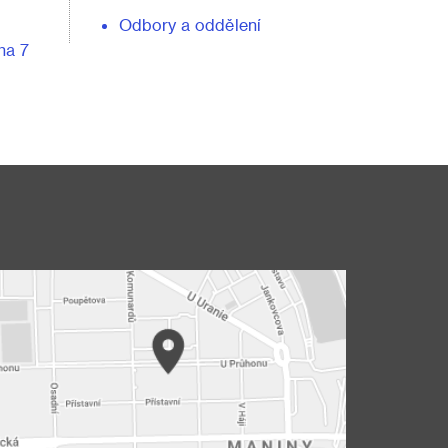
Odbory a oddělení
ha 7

---

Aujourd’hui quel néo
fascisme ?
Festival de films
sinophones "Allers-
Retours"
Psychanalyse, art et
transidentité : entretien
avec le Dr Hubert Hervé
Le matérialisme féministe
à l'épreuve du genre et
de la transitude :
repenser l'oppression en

**WORK TASK:** Copy out the material without changes, starting at the line that contains "Aujourd’hui quel néo" and stopping after the line that contains "repenser l'oppression en".

**TASK ANSWER:**
Aujourd’hui quel néo
fascisme ?
Festival de films
sinophones "Allers-
Retours"
Psychanalyse, art et
transidentité : entretien
avec le Dr Hubert Hervé
Le matérialisme féministe
à l'épreuve du genre et
de la transitude :
repenser l'oppression en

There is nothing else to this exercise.